Kafelnikov entered the final without losing a set and taking the No. 1 spot from Andre Agassi in the new rankings.
"Sometimes he smiled when I missed an easy shot and I replied by showing him my fist," Rosset said. "Sometimes you can be world No. 1 or the best player but you have to accept it when you lose, even against lower ranked players."
Rosset, the 1992 Olympic champion from Switzerland, won a tournament for the second time this year. He has beaten Kafelnikov 10 of 13 times.
"He tried to hit me a couple of times at the net and that gave me some special anger to beat him," said Rosset, who earned $144,000 for the victory.

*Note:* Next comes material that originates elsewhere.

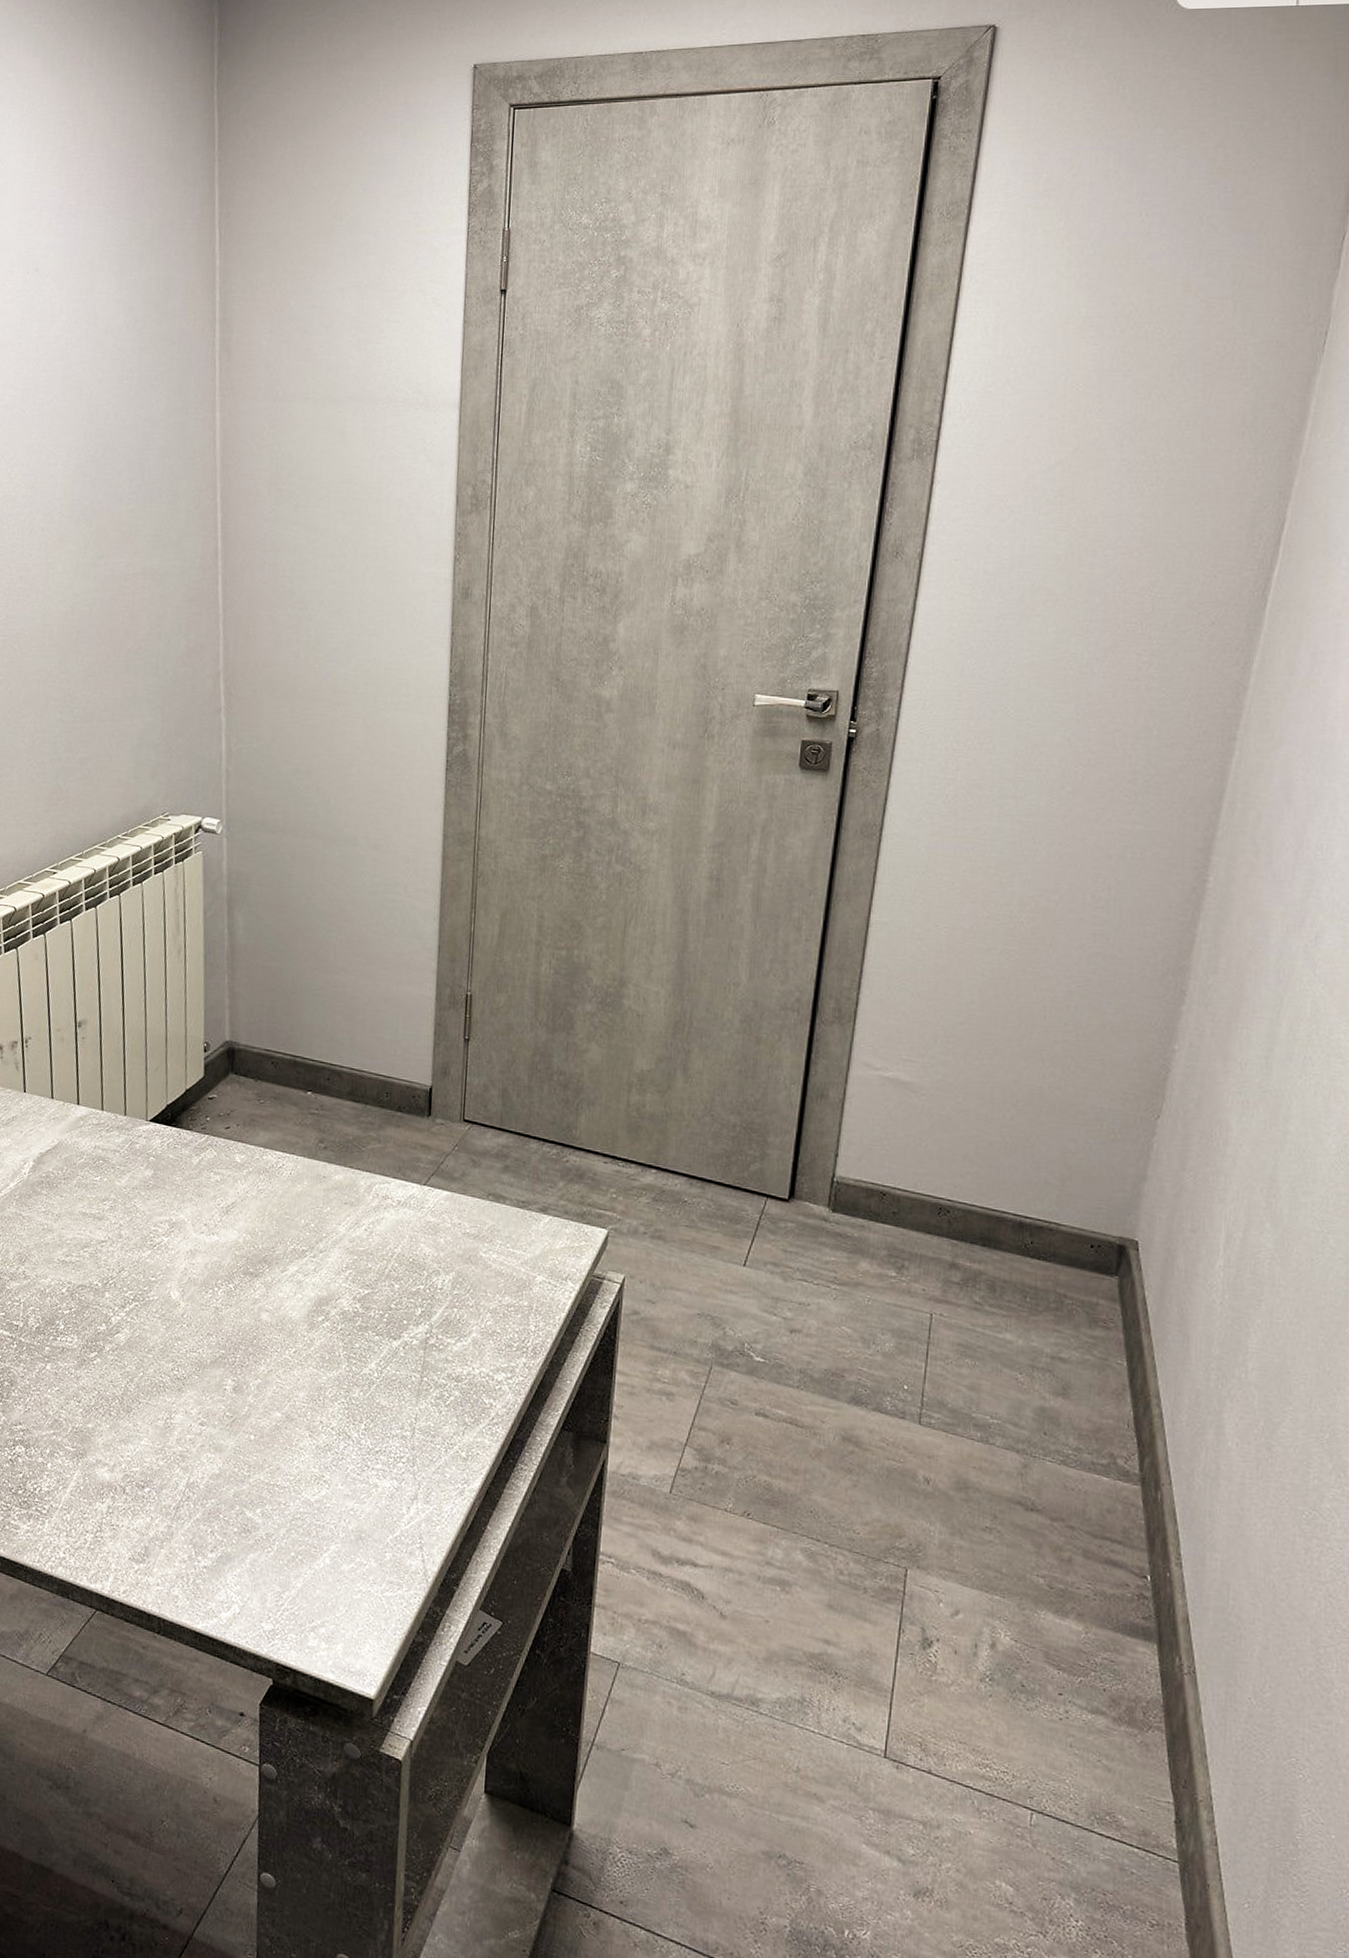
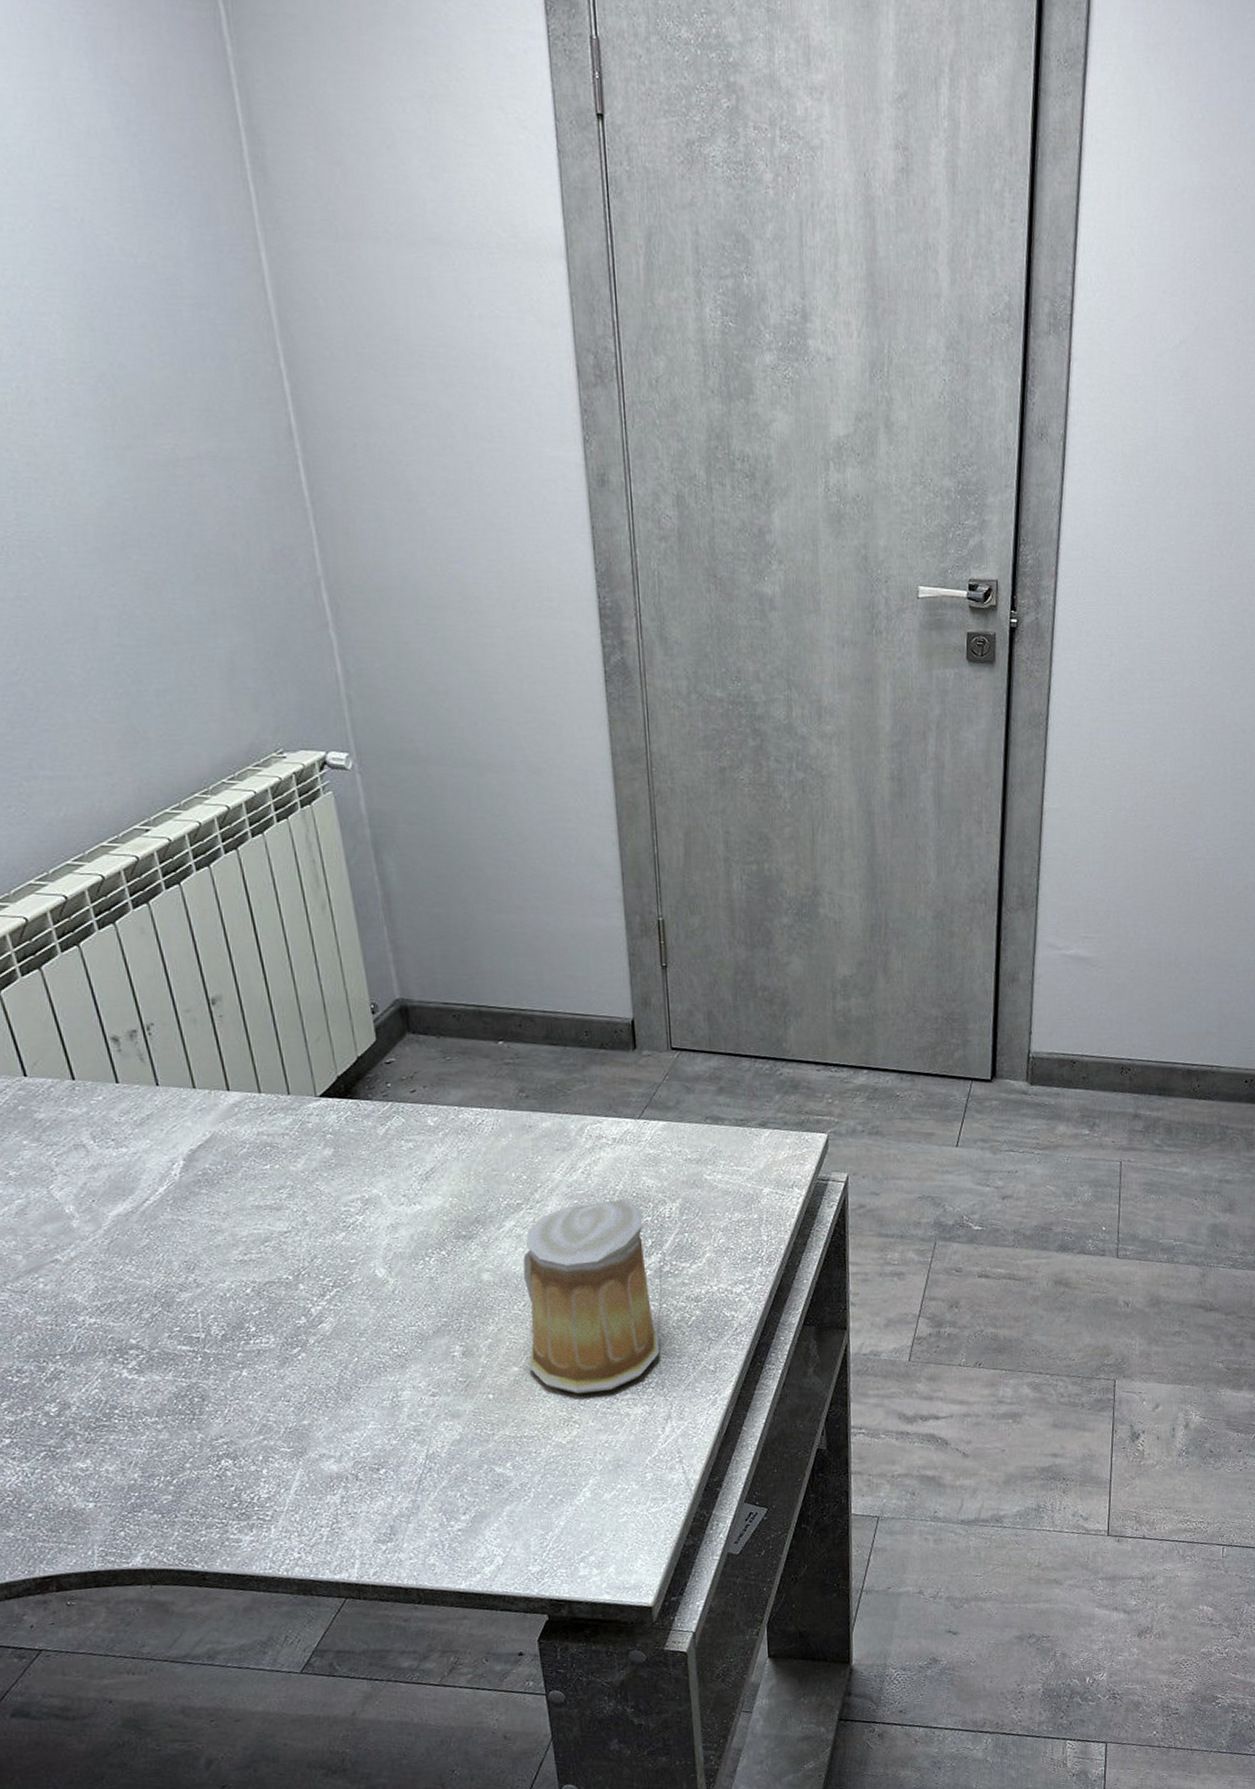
mug: none [290,1260,416,1456] -> present [523,1199,660,1394]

"It's normal and it's even good for tennis to see some stuff like that on court it gets the crowd interested. It's the kind of challenge I like. Today he was a bit upset, but it's not a big deal. You can be enemies on court and friends off court."
Kafelnikov said he had good reason for firing shots at Rosset's body at the net.
"I was trying to play my shots," he said. "Marc has a big reach when you go for the lines so I was going for his body to try and win the point.
"Whatever he says it does not really bother me. I have my own opinion. What I was really angry with myself about was that I was the favorite, and when I needed to come up with the shots I was not able to."
Kafelnikov said during the week he was unhappy with the court at London Arena. The Russian had problems holding serve in the second set and twice had to save break points before Rosset broke for a 4-3 lead.
Kafelnikov had three chances to break back but was unable to do so and lost in 76 minutes.
Rosset broke in the third game of the final set only to have Kafelnikov break back. Kafelnikov was broken again in the final game of the set and slammed a ball into the net after losing the game with a poor volley.